An idiot was given the job of painting white lines down the middle of a road. On his first day, he painted eight miles; on his second day, he painted 3 miles; and on his third day, he painted just one mile. The boss was not pleased. He asked him, 'Why is it that you are painting less each day?'
'Because each day I get further away from the can of paint.'
A decorator was painting a house, and the owner came home to find the man rushing about like a mad thing with his brushes.
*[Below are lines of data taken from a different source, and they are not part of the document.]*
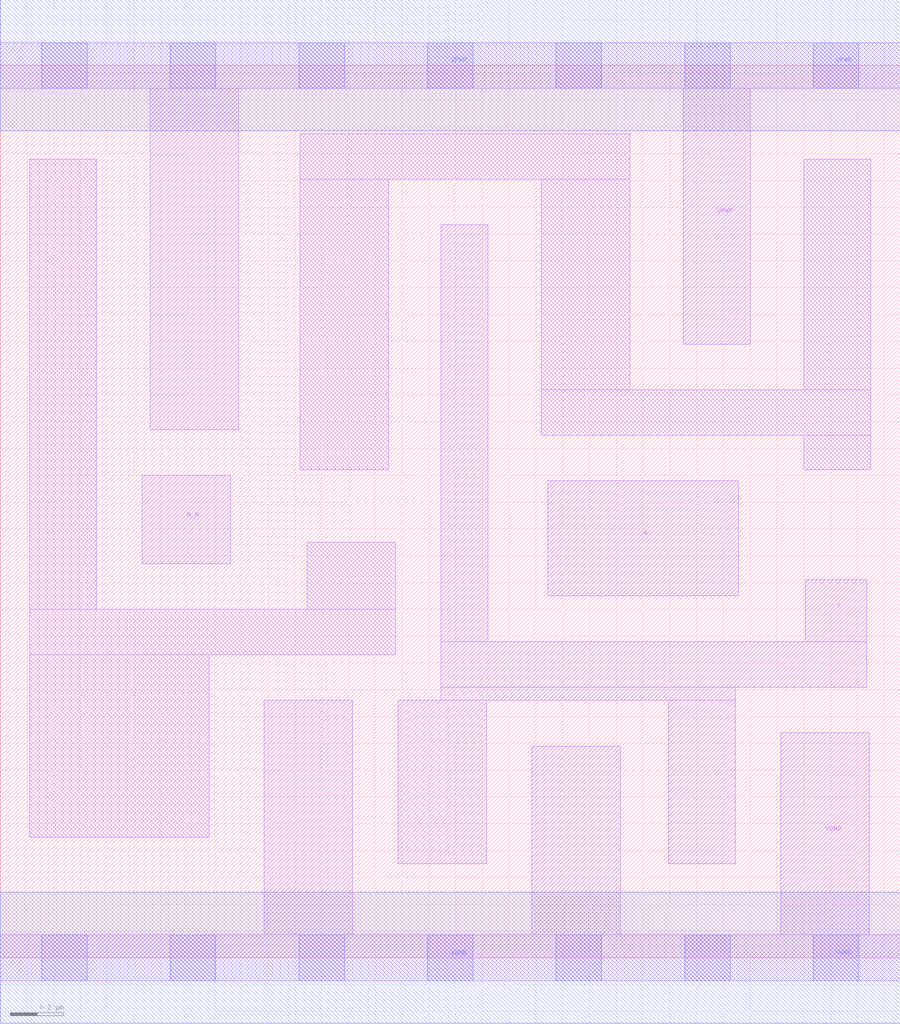
<source format=lef>
# Copyright 2020 The SkyWater PDK Authors
#
# Licensed under the Apache License, Version 2.0 (the "License");
# you may not use this file except in compliance with the License.
# You may obtain a copy of the License at
#
#     https://www.apache.org/licenses/LICENSE-2.0
#
# Unless required by applicable law or agreed to in writing, software
# distributed under the License is distributed on an "AS IS" BASIS,
# WITHOUT WARRANTIES OR CONDITIONS OF ANY KIND, either express or implied.
# See the License for the specific language governing permissions and
# limitations under the License.
#
# SPDX-License-Identifier: Apache-2.0

VERSION 5.7 ;
  NAMESCASESENSITIVE ON ;
  NOWIREEXTENSIONATPIN ON ;
  DIVIDERCHAR "/" ;
  BUSBITCHARS "[]" ;
UNITS
  DATABASE MICRONS 200 ;
END UNITS
MACRO sky130_fd_sc_ms__nor2b_2
  CLASS CORE ;
  SOURCE USER ;
  FOREIGN sky130_fd_sc_ms__nor2b_2 ;
  ORIGIN  0.000000  0.000000 ;
  SIZE  3.360000 BY  3.330000 ;
  SYMMETRY X Y ;
  SITE unit ;
  PIN A
    ANTENNAGATEAREA  0.625200 ;
    DIRECTION INPUT ;
    USE SIGNAL ;
    PORT
      LAYER li1 ;
        RECT 2.045000 1.350000 2.755000 1.780000 ;
    END
  END A
  PIN B_N
    ANTENNAGATEAREA  0.276000 ;
    DIRECTION INPUT ;
    USE SIGNAL ;
    PORT
      LAYER li1 ;
        RECT 0.530000 1.470000 0.860000 1.800000 ;
    END
  END B_N
  PIN Y
    ANTENNADIFFAREA  0.790800 ;
    DIRECTION OUTPUT ;
    USE SIGNAL ;
    PORT
      LAYER li1 ;
        RECT 1.485000 0.350000 1.815000 0.960000 ;
        RECT 1.645000 0.960000 2.745000 1.010000 ;
        RECT 1.645000 1.010000 3.235000 1.180000 ;
        RECT 1.645000 1.180000 1.820000 2.735000 ;
        RECT 2.495000 0.350000 2.745000 0.960000 ;
        RECT 3.005000 1.180000 3.235000 1.410000 ;
    END
  END Y
  PIN VGND
    DIRECTION INOUT ;
    USE GROUND ;
    PORT
      LAYER li1 ;
        RECT 0.000000 -0.085000 3.360000 0.085000 ;
        RECT 0.985000  0.085000 1.315000 0.960000 ;
        RECT 1.985000  0.085000 2.315000 0.790000 ;
        RECT 2.915000  0.085000 3.245000 0.840000 ;
      LAYER mcon ;
        RECT 0.155000 -0.085000 0.325000 0.085000 ;
        RECT 0.635000 -0.085000 0.805000 0.085000 ;
        RECT 1.115000 -0.085000 1.285000 0.085000 ;
        RECT 1.595000 -0.085000 1.765000 0.085000 ;
        RECT 2.075000 -0.085000 2.245000 0.085000 ;
        RECT 2.555000 -0.085000 2.725000 0.085000 ;
        RECT 3.035000 -0.085000 3.205000 0.085000 ;
      LAYER met1 ;
        RECT 0.000000 -0.245000 3.360000 0.245000 ;
    END
  END VGND
  PIN VPWR
    DIRECTION INOUT ;
    USE POWER ;
    PORT
      LAYER li1 ;
        RECT 0.000000 3.245000 3.360000 3.415000 ;
        RECT 0.560000 1.970000 0.890000 3.245000 ;
        RECT 2.550000 2.290000 2.800000 3.245000 ;
      LAYER mcon ;
        RECT 0.155000 3.245000 0.325000 3.415000 ;
        RECT 0.635000 3.245000 0.805000 3.415000 ;
        RECT 1.115000 3.245000 1.285000 3.415000 ;
        RECT 1.595000 3.245000 1.765000 3.415000 ;
        RECT 2.075000 3.245000 2.245000 3.415000 ;
        RECT 2.555000 3.245000 2.725000 3.415000 ;
        RECT 3.035000 3.245000 3.205000 3.415000 ;
      LAYER met1 ;
        RECT 0.000000 3.085000 3.360000 3.575000 ;
    END
  END VPWR
  OBS
    LAYER li1 ;
      RECT 0.110000 0.450000 0.780000 1.130000 ;
      RECT 0.110000 1.130000 1.475000 1.300000 ;
      RECT 0.110000 1.300000 0.360000 2.980000 ;
      RECT 1.120000 1.820000 1.450000 2.905000 ;
      RECT 1.120000 2.905000 2.350000 3.075000 ;
      RECT 1.145000 1.300000 1.475000 1.550000 ;
      RECT 2.020000 1.950000 3.250000 2.120000 ;
      RECT 2.020000 2.120000 2.350000 2.905000 ;
      RECT 3.000000 1.820000 3.250000 1.950000 ;
      RECT 3.000000 2.120000 3.250000 2.980000 ;
  END
END sky130_fd_sc_ms__nor2b_2

</source>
'Why are you working so fast?' he asked.
'Well, you see, sir, the paint's running low, and I want to finish the job before it's all gone.'
One time, an idiot was at a vending machine. He would stick a quarter in, push the button, and a soda would come out, and he would put it on top of the machine. He did this a few more times before a man asked why he kept doing this, and he said, 'Because I'm winning.'
How do you confuse an idiot?
Give him three shovels and tell him to take his pick.
This story is about the two idiots who went hunting together. They bagged a moose and, being big strapping fellows, tucked a hind leg each under an arm and began dragging the moose back to their vehicle. Another hunter came along and suggested that dragging the moose by the hind legs created a lot of extra friction with the hair digging into the ground. He suggested they'd be better off dragging it by the front legs and the hair would then slip over the ground more easily. They took his advice and a few minutes later, one said to the other, "That guy know what he was talkin' about, this is a lot easier."
The other agreed and said, 'The only thing that worries me is, we're getting a long way from the truck!"
How do you confuse an idiot?
Put him in a round room, and tell him to sit in a corner.
An idiot was invited on an outing so she decided to shop for some luggage. She asked the clerk, "Do you have any overnight cases?"
"Yes mam," he replied.
"You'd better give me seven of them, then. I'll be gone a week."
Why did the idiot throw bread into the toilet?
She wanted to feed the toilet duck.
How can you tell if there is an idiot on an oil rig?
He's the one throwing bread to the helicopters.
Two idiots each bought a horse at a horse sale. Both horses were similar so Brian said to Joe: "How shall we tell the horses apart?"
"I tell you what," said Joe. "We'll bob the tail of one of them."
But by mistake both the tails got bobbed so that they still had the same problem.
"Oh I know what we'll do," said Brian. "You take the black one and I'll have the white one!"